Kann Maricel G, Goldstein Richard A
Department of Chemistry, University of Michigan, Ann Arbor, Michigan 48109-1055, USA.
Proteins. 2002 Aug 1;48(2):367-76. doi: 10.1002/prot.10117.
A detailed analysis of the performance of hybrid, a new sequence alignment algorithm developed by Yu and coworkers that combines Smith Waterman local dynamic programming with a local version of the maximum-likelihood approach, was made to access the applicability of this algorithm to the detection of distant homologs by sequence comparison. We analyzed the statistics of hybrid with a set of nonhomologous protein sequences from the SCOP database and found that the statistics of the scores from hybrid algorithm follows an Extreme Value Distribution with lambda approximately 1, as previously shown by Yu et al. for the case of artificially generated sequences. Local dynamic programming was compared to the hybrid algorithm by using two different test data sets of distant homologs from the PFAM and COGs protein sequence databases. The studies were made with several score functions in current use including OPTIMA, a new score function originally developed to detect remote homologs with the Smith Waterman algorithm. We found OPTIMA to be the best score function for both both dynamic programming and the hybrid algorithms. The ability of dynamic programming to discriminate between homologs and nonhomologs in the two sets of distantly related sequences is slightly better than that of hybrid algorithm. The advantage of producing accurate score statistics with only a few simulations may overcome the small differences in performance and make this new algorithm suitable for detection of homologs in conjunction with a wide range of score functions and gap penalties.

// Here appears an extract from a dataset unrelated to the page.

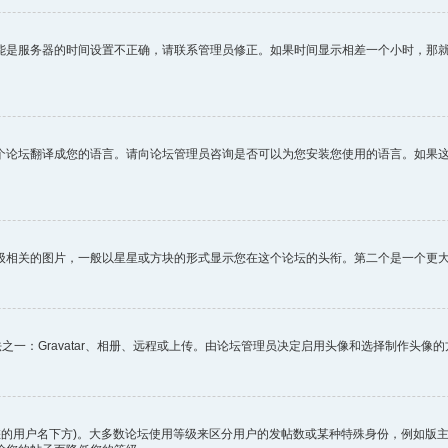
能是服务器的时间设置不正确，请联系管理员修正。如果时间显示相差一个小时，那
个论坛翻译成您的语言。请向论坛管理员咨询是否可以为您安装您使用的语言。如果
级相关的图片，一般以星星或方块的形式显示您在这个论坛的头衔。第二个是一个更
之一：Gravatar、相册、远程或上传。由论坛管理员决定启用头像和选择制作头
您的用户名下方)。大多数论坛使用等级来区分用户的发帖数或某种特殊身份，例如版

对一种新的序列比对算法“杂交算法(hybrid)”的性能进行了详细分析,该算法由Yu及其同事开发,它将史密斯-沃特曼局部动态规划与局部最大似然法相结合,目的是评估此算法在通过序列比较检测远源同源物方面的适用性。我们用一组来自SCOP数据库的非同源蛋白质序列分析了杂交算法的统计数据,发现杂交算法得分的统计数据遵循极值分布,其中λ约为1,正如Yu等人之前在人工生成序列的情况下所表明的那样。通过使用来自PFAM和COGs蛋白质序列数据库的两组不同的远源同源物测试数据集,将局部动态规划与杂交算法进行了比较。研究使用了当前使用的几种评分函数,包括OPTIMA,这是一种最初为用史密斯-沃特曼算法检测远源同源物而开发的新评分函数。我们发现OPTIMA对于动态规划和杂交算法都是最佳评分函数。在两组远缘相关序列中,动态规划区分同源物和非同源物的能力略优于杂交算法。仅通过少量模拟就能产生准确评分统计数据的优势,可能会克服性能上的微小差异,并使这种新算法适用于结合各种评分函数和空位罚分来检测同源物。